*Records provided*
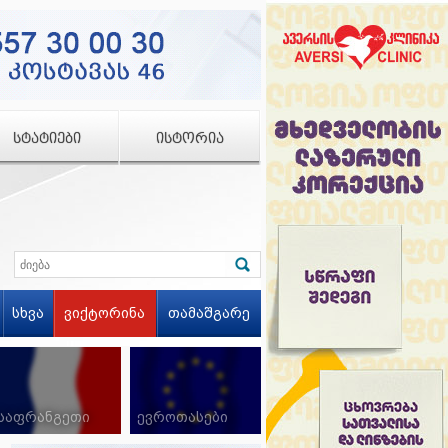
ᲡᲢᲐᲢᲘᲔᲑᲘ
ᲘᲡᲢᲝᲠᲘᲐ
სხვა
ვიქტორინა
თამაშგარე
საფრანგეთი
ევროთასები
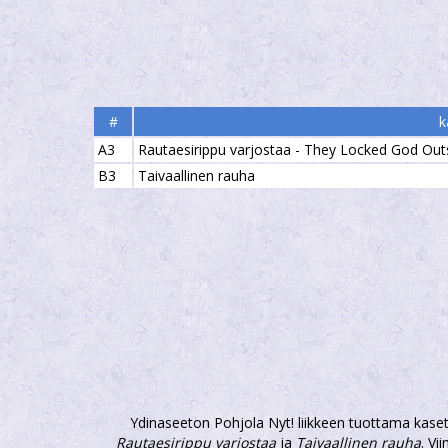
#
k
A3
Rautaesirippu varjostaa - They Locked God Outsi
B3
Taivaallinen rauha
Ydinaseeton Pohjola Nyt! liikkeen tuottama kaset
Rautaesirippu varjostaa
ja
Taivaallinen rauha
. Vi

---

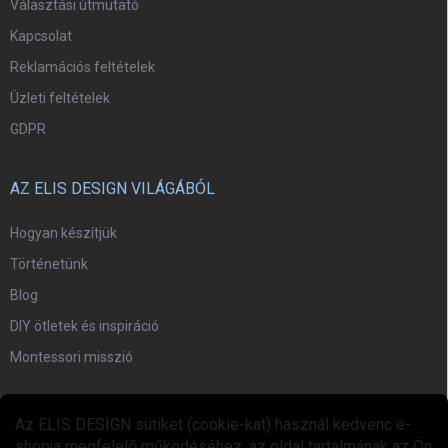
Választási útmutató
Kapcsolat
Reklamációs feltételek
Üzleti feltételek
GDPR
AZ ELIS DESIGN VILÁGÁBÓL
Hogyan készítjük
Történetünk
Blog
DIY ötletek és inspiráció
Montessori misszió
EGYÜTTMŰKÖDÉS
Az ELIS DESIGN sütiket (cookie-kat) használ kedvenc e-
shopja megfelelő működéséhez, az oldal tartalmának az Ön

---

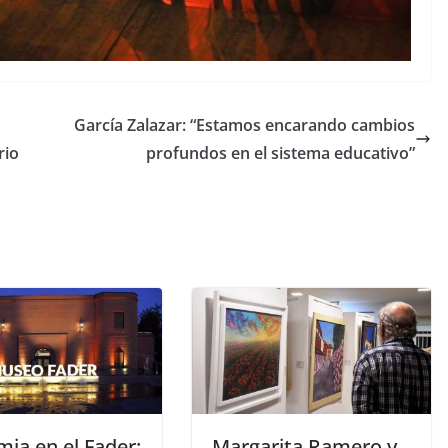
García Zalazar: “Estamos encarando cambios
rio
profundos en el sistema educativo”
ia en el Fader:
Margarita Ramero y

*What to do*
Copy each line holding the word "feltételek" from the listing above.

*Completed exercise*
Reklamációs feltételek
Üzleti feltételek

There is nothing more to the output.